I also tried using the params_surv function to set up my parameters manually, but can only specify one distribution.

params_surv( coefs = coef_rate_pfs, dist = c("exp", "weibull") )

So I am looking for a way to basically link the 4 models I have (1 for each strategy and each endpoint) to generate survival curves for and pass into the wider PSM model.

Is there a way to do this?

dincerti commented 3 years ago

Hi Andreas,

If distributions vary by strategy, then your best bet in this case probably to predict survival curves "manually" and then to use hesim to compute state probabilities, costs and QALYs. Note that this feature is only available in the development version (although the plan is to release to CRAN very soon) --- an example is here.
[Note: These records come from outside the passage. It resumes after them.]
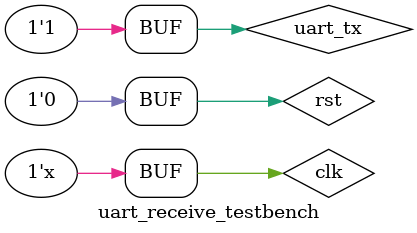
<source format=v>
`timescale 1ns / 1ps


module uart_receive_testbench;

	// Inputs
	reg clk;
	reg uart_tx;
	reg rst;

	// Outputs
	wire receiving;
	wire [7:0] data;
	wire new_data;

	// Instantiate the Unit Under Test (UUT)
	uart_receive uut (
		.receiving(receiving), 
		.data(data), 
		.clk(clk), 
		.uart_tx(uart_tx), 
		.rst(rst), 
		.new_data(new_data)
	);

	initial begin
		// Initialize Inputs
		clk = 0;
		uart_tx = 1;
		rst = 0;

		// Wait 100 ns for global reset to finish
		#100;
		rst = 1;
		#10;
		rst = 0;
		#50
		uart_tx = 0;
		#70;
		uart_tx = 1;
		#70;
		uart_tx = 0;
		#70;
		uart_tx = 1;
		#70;
		uart_tx = 0;
		#70;
		uart_tx = 1;
		#70;
		uart_tx = 0;
		#70;
		uart_tx = 1;
		#70;
		//uart_tx = 0;
        
		// Add stimulus here

	end
	
always #5 clk = ~clk;
      
endmodule


</source>
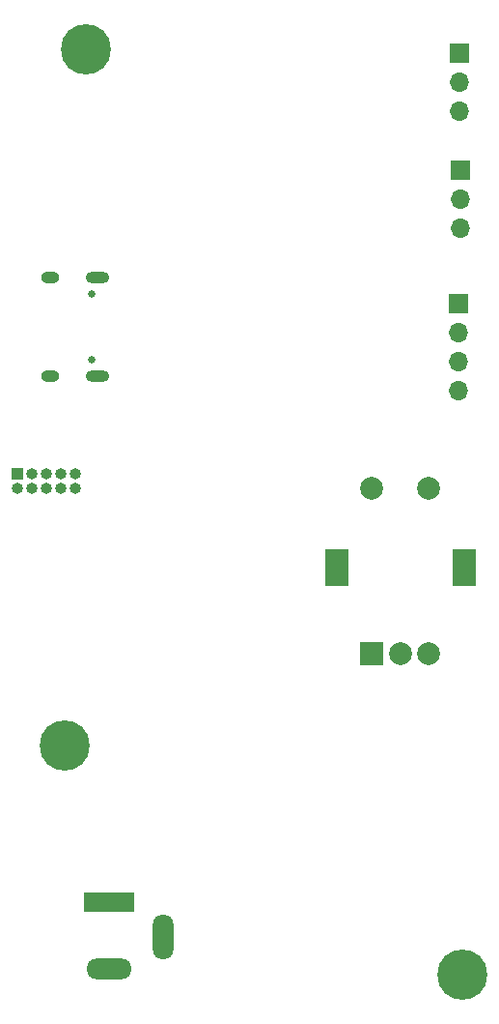
<source format=gbr>
%TF.GenerationSoftware,KiCad,Pcbnew,7.0.2*%
%TF.CreationDate,2023-07-17T10:41:54+03:00*%
%TF.ProjectId,DeskSmartFan,4465736b-536d-4617-9274-46616e2e6b69,rev?*%
%TF.SameCoordinates,Original*%
%TF.FileFunction,Soldermask,Bot*%
%TF.FilePolarity,Negative*%
%FSLAX46Y46*%
G04 Gerber Fmt 4.6, Leading zero omitted, Abs format (unit mm)*
G04 Created by KiCad (PCBNEW 7.0.2) date 2023-07-17 10:41:54*
%MOMM*%
%LPD*%
G01*
G04 APERTURE LIST*
%ADD10C,0.700000*%
%ADD11C,4.400000*%
%ADD12R,1.700000X1.700000*%
%ADD13O,1.700000X1.700000*%
%ADD14R,2.000000X2.000000*%
%ADD15C,2.000000*%
%ADD16R,2.000000X3.200000*%
%ADD17R,1.000000X1.000000*%
%ADD18O,1.000000X1.000000*%
%ADD19R,4.400000X1.800000*%
%ADD20O,4.000000X1.800000*%
%ADD21O,1.800000X4.000000*%
%ADD22C,0.650000*%
%ADD23O,2.100000X1.000000*%
%ADD24O,1.600000X1.000000*%
G04 APERTURE END LIST*
D10*
%TO.C,REF\u002A\u002A*%
X125490000Y-40655000D03*
X125973274Y-39488274D03*
X125973274Y-41821726D03*
X127140000Y-39005000D03*
D11*
X127140000Y-40655000D03*
D10*
X127140000Y-42305000D03*
X128306726Y-39488274D03*
X128306726Y-41821726D03*
X128790000Y-40655000D03*
%TD*%
D12*
%TO.C,J5*%
X159790000Y-62925000D03*
D13*
X159790000Y-65465000D03*
X159790000Y-68005000D03*
X159790000Y-70545000D03*
%TD*%
D12*
%TO.C,J3*%
X159940000Y-51255000D03*
D13*
X159940000Y-53795000D03*
X159940000Y-56335000D03*
%TD*%
D12*
%TO.C,J4*%
X159870000Y-41015000D03*
D13*
X159870000Y-43555000D03*
X159870000Y-46095000D03*
%TD*%
D14*
%TO.C,SW2*%
X152220000Y-93545000D03*
D15*
X157220000Y-93545000D03*
X154720000Y-93545000D03*
D16*
X149120000Y-86045000D03*
X160320000Y-86045000D03*
D15*
X157220000Y-79045000D03*
X152220000Y-79045000D03*
%TD*%
D10*
%TO.C,REF\u002A\u002A*%
X158490000Y-121655000D03*
X158973274Y-120488274D03*
X158973274Y-122821726D03*
X160140000Y-120005000D03*
D11*
X160140000Y-121655000D03*
D10*
X160140000Y-123305000D03*
X161306726Y-120488274D03*
X161306726Y-122821726D03*
X161790000Y-121655000D03*
%TD*%
D17*
%TO.C,J6*%
X121135000Y-77850000D03*
D18*
X121135000Y-79120000D03*
X122405000Y-77850000D03*
X122405000Y-79120000D03*
X123675000Y-77850000D03*
X123675000Y-79120000D03*
X124945000Y-77850000D03*
X124945000Y-79120000D03*
X126215000Y-77850000D03*
X126215000Y-79120000D03*
%TD*%
D19*
%TO.C,J2*%
X129140000Y-115355000D03*
D20*
X129140000Y-121155000D03*
D21*
X133940000Y-118355000D03*
%TD*%
D10*
%TO.C,REF\u002A\u002A*%
X123650000Y-101600000D03*
X124133274Y-100433274D03*
X124133274Y-102766726D03*
X125300000Y-99950000D03*
D11*
X125300000Y-101600000D03*
D10*
X125300000Y-103250000D03*
X126466726Y-100433274D03*
X126466726Y-102766726D03*
X126950000Y-101600000D03*
%TD*%
D22*
%TO.C,J1*%
X127610000Y-62085000D03*
X127610000Y-67865000D03*
D23*
X128140000Y-60655000D03*
D24*
X123960000Y-60655000D03*
D23*
X128140000Y-69295000D03*
D24*
X123960000Y-69295000D03*
%TD*%
M02*

</source>
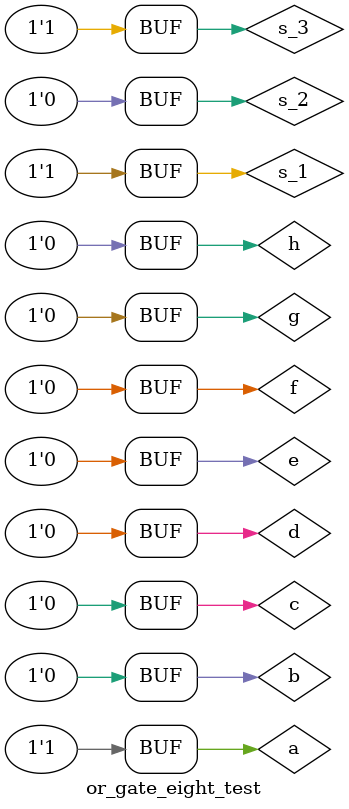
<source format=v>
`timescale 1ns / 1ps
module or_gate_eight_test();

    reg a,b,c,d,e,f,g,h;
    reg s_1,s_2,s_3;
    wire o;
    
    or_gate_eight uut(.i_0(a), .i_1(b), .i_2(c), .i_3(d), .i_4(e), .i_5(f), .i_6(g), .i_7(h), .sel_1(s_1), .sel_2(s_2), .sel_3(s_3), .o(o) );
    
    initial begin
    
        a=0; b=0; c=0; d=0; e=0; f=0; g=0; h=0; s_1=0; s_2=0; s_3=0; #100;
        a=1; b=0; c=0; d=0; e=0; f=0; g=0; h=0; s_1=0; s_2=0; s_3=0; #100;
        a=1; b=0; c=0; d=0; e=0; f=0; g=0; h=0; s_1=0; s_2=0; s_3=0; #100;
        a=1; b=0; c=0; d=0; e=0; f=0; g=0; h=0; s_1=1; s_2=0; s_3=1; #100;
    end
endmodule

</source>
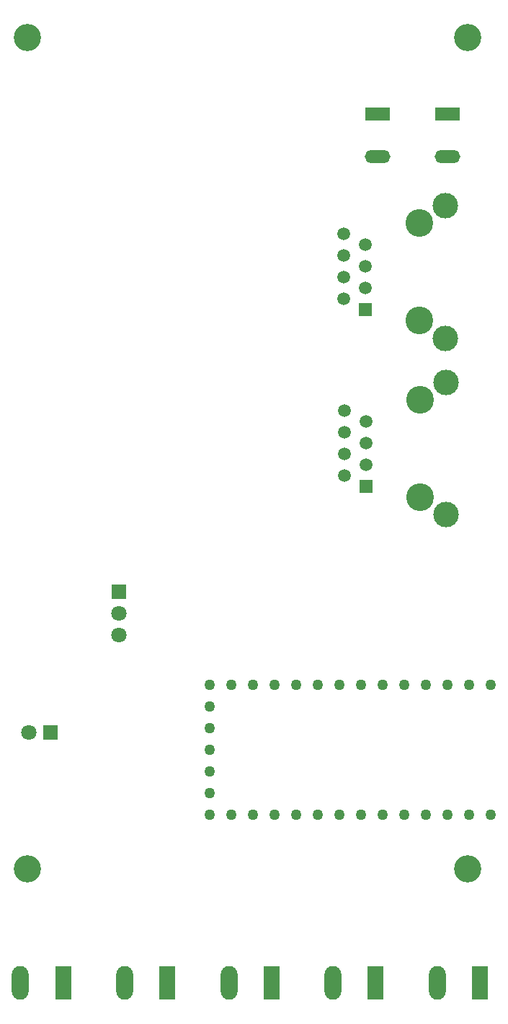
<source format=gbs>
G04 #@! TF.GenerationSoftware,KiCad,Pcbnew,8.0.0*
G04 #@! TF.CreationDate,2024-08-30T13:19:30-05:00*
G04 #@! TF.ProjectId,Rain and Switches Control Board,5261696e-2061-46e6-9420-537769746368,rev?*
G04 #@! TF.SameCoordinates,Original*
G04 #@! TF.FileFunction,Soldermask,Bot*
G04 #@! TF.FilePolarity,Negative*
%FSLAX46Y46*%
G04 Gerber Fmt 4.6, Leading zero omitted, Abs format (unit mm)*
G04 Created by KiCad (PCBNEW 8.0.0) date 2024-08-30 13:19:30*
%MOMM*%
%LPD*%
G01*
G04 APERTURE LIST*
%ADD10C,3.200000*%
%ADD11R,1.800000X1.800000*%
%ADD12C,1.800000*%
%ADD13R,1.980000X3.960000*%
%ADD14O,1.980000X3.960000*%
%ADD15C,3.250000*%
%ADD16R,1.500000X1.500000*%
%ADD17C,1.500000*%
%ADD18C,3.000000*%
%ADD19R,3.000000X1.500000*%
%ADD20O,3.000000X1.500000*%
%ADD21C,1.265000*%
G04 APERTURE END LIST*
D10*
X129500000Y-125890000D03*
X129500000Y-28390000D03*
X181200000Y-125890000D03*
X181200000Y-28390000D03*
D11*
X140180000Y-93350000D03*
D12*
X140180000Y-95890000D03*
X140180000Y-98430000D03*
D13*
X158140000Y-139250000D03*
D14*
X153140000Y-139250000D03*
D15*
X175620000Y-82270000D03*
X175620000Y-70840000D03*
D16*
X169270000Y-81000000D03*
D17*
X166730000Y-79730000D03*
X169270000Y-78460000D03*
X166730000Y-77190000D03*
X169270000Y-75920000D03*
X166730000Y-74650000D03*
X169270000Y-73380000D03*
X166730000Y-72110000D03*
D18*
X178670000Y-84325000D03*
X178670000Y-68785000D03*
D11*
X132210000Y-109890000D03*
D12*
X129670000Y-109890000D03*
D19*
X178800000Y-37285000D03*
X170600000Y-37285000D03*
D20*
X178800000Y-42285000D03*
X170600000Y-42285000D03*
D13*
X182620000Y-139250000D03*
D14*
X177620000Y-139250000D03*
D15*
X175515000Y-61565000D03*
X175515000Y-50135000D03*
D16*
X169165000Y-60295000D03*
D17*
X166625000Y-59025000D03*
X169165000Y-57755000D03*
X166625000Y-56485000D03*
X169165000Y-55215000D03*
X166625000Y-53945000D03*
X169165000Y-52675000D03*
X166625000Y-51405000D03*
D18*
X178565000Y-63620000D03*
X178565000Y-48080000D03*
D21*
X183915000Y-104265000D03*
X181375000Y-104265000D03*
X178835000Y-104265000D03*
X176295000Y-104265000D03*
X173755000Y-104265000D03*
X171215000Y-104265000D03*
X168675000Y-104265000D03*
X166135000Y-104265000D03*
X163595000Y-104265000D03*
X161055000Y-104265000D03*
X158515000Y-104265000D03*
X155975000Y-104265000D03*
X153435000Y-104265000D03*
X150895000Y-104265000D03*
X150895000Y-106805000D03*
X150895000Y-109345000D03*
X150895000Y-111885000D03*
X150895000Y-114425000D03*
X150895000Y-116965000D03*
X150895000Y-119505000D03*
X153435000Y-119505000D03*
X155975000Y-119505000D03*
X158515000Y-119505000D03*
X161055000Y-119505000D03*
X163595000Y-119505000D03*
X166135000Y-119505000D03*
X168675000Y-119505000D03*
X171215000Y-119505000D03*
X173755000Y-119505000D03*
X176295000Y-119505000D03*
X178835000Y-119505000D03*
X181375000Y-119505000D03*
X183915000Y-119505000D03*
D13*
X133660000Y-139250000D03*
D14*
X128660000Y-139250000D03*
D13*
X145900000Y-139250000D03*
D14*
X140900000Y-139250000D03*
D13*
X170380000Y-139250000D03*
D14*
X165380000Y-139250000D03*
M02*

</source>
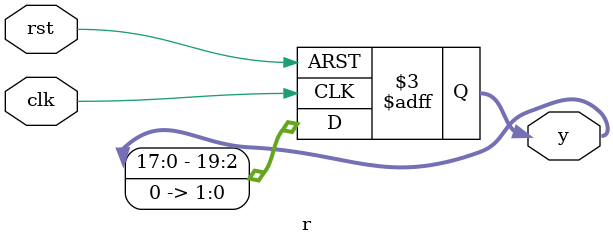
<source format=v>
module r(
    input clk, rst,
    output reg [19:0] y
);
    always @(posedge clk, posedge rst) begin
        if (rst)
            y <= 20'd1;
        else begin
            // y[19:2] <= y[17:0];
            y <= y << 2;
            y[1] <= 1'b0;
            y[0] <= 1'b0;
        end
    end
endmodule
</source>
That said, I might ask why you want distributions to vary by treatment strategies? Typically we use a single distribution for the reference category and then estimate relative treatment effects. You can model pretty flexible time-varying treatment effects by putting covariates on the ancillary parameters of parametric models. The most flexible option would be to use flexsurvspline(), which would let you estimate a a baseline hazard that is effectively non-parametric as well as time-varying hazard ratios (by putting covariates on the "ancillary" parameters).

Lastly, note that in your example the exponential distribution is a special case of the Weibull and the gamma distribution is a special case of the generalized gamma. So you could model PFS with a Weibull and OS with a generalized gamma.